Es folgten ab 1990 das erste Flex in Meidling und bald darauf das Ernst-Kirchweger-Haus in Favoriten. Wiener Bands wie Extrem oder Target of Demand und Stand to Fall aus Linz erweiterten dort wie da - oder auch im alten Chelsea in der Josefstadt - das schmale Spektrum des ersten Punk-Jahrgangs von 1977 um mehr Härte und auch politische Inhalte. Die Stadtpolitik war mittlerweile etwas milder gestimmt, und die besonders wilden Männer wie auch die Exekutive konnten sich jährlich immerhin noch bei den ziemlich argen Opernballdemos austoben.

Das Flex sollte Mitte der 1990er-Jahre unter anderem wegen dauernder Wickel mit Nazi-Skins in einem Nachbarlokal nach jahrelangen Verzögerungen (unter anderem durch eine legendäre "Pelzmanteldemonstration" von noblen Innenstadtbewohnerinnen im Bürgermeisterzimmer von Helmut Zilk) an den Donaukanal umziehen und langsam die Gitarren gegen Plattenspieler für Techno und Indie-Pop eintauschen. Zuvor war allerdings noch die härtere Gangart mit qualmenden Verstärkern angesagt.

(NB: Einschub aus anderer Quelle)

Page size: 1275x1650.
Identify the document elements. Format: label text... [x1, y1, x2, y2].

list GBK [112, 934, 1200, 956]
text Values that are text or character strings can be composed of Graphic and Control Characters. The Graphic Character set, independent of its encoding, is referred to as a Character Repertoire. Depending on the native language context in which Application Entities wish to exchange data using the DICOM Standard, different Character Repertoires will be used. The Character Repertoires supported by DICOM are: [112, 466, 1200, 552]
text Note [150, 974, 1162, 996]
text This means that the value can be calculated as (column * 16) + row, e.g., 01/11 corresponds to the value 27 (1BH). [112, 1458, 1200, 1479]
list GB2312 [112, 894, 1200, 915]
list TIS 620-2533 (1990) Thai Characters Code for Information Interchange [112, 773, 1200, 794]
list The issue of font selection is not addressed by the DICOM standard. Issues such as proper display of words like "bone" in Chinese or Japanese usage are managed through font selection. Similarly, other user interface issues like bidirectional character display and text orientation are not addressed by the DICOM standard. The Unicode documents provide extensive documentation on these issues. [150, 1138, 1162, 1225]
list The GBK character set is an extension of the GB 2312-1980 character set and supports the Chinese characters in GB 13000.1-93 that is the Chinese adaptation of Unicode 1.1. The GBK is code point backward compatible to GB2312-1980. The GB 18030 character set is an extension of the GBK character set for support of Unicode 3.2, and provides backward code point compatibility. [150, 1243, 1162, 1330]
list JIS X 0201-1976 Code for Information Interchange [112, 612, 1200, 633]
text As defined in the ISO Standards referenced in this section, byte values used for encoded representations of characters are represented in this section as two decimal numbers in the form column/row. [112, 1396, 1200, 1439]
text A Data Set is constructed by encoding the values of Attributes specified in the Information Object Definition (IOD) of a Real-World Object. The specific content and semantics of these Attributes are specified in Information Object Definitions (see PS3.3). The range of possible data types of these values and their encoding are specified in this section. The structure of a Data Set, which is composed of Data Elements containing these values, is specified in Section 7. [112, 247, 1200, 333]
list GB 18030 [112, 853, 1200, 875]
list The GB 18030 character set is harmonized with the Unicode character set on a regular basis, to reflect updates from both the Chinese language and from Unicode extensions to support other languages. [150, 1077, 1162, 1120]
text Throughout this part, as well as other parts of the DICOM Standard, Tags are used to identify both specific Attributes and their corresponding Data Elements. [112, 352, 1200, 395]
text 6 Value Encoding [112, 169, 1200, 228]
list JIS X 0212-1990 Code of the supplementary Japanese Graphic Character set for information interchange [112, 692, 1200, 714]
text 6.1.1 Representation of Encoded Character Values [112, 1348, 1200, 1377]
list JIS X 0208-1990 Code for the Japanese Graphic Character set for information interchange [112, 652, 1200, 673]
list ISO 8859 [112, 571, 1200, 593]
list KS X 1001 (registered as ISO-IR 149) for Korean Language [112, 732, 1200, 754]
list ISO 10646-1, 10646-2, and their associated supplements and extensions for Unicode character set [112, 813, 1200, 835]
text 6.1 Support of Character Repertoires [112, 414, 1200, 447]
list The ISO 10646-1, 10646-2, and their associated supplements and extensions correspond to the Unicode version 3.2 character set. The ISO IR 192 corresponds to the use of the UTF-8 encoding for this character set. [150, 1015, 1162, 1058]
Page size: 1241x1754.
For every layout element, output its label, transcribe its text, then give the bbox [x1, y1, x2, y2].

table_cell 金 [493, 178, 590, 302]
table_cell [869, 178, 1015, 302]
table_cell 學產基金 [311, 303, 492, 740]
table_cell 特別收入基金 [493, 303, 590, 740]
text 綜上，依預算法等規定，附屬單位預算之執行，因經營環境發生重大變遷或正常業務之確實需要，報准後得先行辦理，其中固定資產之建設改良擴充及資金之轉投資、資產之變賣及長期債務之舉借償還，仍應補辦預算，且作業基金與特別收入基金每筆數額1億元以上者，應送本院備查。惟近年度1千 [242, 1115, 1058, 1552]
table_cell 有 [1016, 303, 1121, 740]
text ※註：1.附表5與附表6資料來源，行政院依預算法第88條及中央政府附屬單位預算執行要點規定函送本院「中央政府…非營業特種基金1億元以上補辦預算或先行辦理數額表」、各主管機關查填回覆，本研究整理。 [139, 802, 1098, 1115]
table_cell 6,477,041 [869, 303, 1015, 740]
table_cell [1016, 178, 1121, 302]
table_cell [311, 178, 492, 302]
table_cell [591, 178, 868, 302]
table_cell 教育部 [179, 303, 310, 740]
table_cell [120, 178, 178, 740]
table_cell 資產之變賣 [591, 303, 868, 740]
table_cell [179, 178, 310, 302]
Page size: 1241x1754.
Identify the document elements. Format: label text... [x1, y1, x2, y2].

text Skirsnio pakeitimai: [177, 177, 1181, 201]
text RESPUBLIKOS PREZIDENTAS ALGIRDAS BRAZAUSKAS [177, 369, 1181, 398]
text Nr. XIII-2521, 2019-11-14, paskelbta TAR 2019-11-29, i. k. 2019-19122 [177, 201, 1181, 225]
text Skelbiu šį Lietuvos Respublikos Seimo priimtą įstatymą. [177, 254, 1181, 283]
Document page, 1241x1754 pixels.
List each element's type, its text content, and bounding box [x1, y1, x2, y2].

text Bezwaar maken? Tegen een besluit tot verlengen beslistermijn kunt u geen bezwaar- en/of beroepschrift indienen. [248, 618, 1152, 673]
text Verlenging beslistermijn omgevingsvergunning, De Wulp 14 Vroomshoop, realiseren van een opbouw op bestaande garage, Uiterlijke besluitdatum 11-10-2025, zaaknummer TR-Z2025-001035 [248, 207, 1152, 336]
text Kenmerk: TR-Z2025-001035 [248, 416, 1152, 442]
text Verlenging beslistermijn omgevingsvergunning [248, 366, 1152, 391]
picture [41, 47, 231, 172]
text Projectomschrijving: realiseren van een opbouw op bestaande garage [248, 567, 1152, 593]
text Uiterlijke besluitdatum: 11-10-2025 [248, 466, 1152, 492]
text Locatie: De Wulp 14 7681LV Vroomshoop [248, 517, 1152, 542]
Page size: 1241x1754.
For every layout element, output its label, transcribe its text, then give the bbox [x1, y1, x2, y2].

Bands wie Those Who Survived The Plague, Target of Demand, Fuckhead oder Maische spielten im alten Flex in einer unabgedichteten Lagerhalle aus Holz auf. Vor behördlichen Begehungen wurde im vorderen Barbereich des Flex der Eingang in den "Konzertsaal" zur Sicherheit mit einem Kasten versperrt. Es konnten dort jedenfalls heimische Bands auftreten, die den engen Punkbegriff und auch die ganze Szene stilistisch wie personell erweiterten.

Punk hilft der Wirtschaft

Diese und andere Geschichten lässt Claus Oistric seine über 20 Protagonistinnen erzählen. Wir erfahren auch, was es mit den Punk-Achsen Innsbruck–Wien und Wien–Linz auf sich hatte, wie die allererste österreichische Punkband geheißen hat und woher sie stammte (Vorarlberg!). Auch dass die Stadionband Green Day 1991 vor nur 25 Leuten im Flex rockte, ist nachzulesen.

Punk hilft auch der Wirtschaft. Szeneaktivist Markus "Mäcks" Henschl: "Heutzutage wirbt der Wiener Tourismusverband auf der ganzen Welt mit dem Flex, und davor waren wir die Arschlöcher. Wenn man bedenkt, wie wenige Leute wir eigentlich waren und wie viel Infrastruktur durch die Punkszene aufgebaut wurde, ist das eigentlich beachtlich."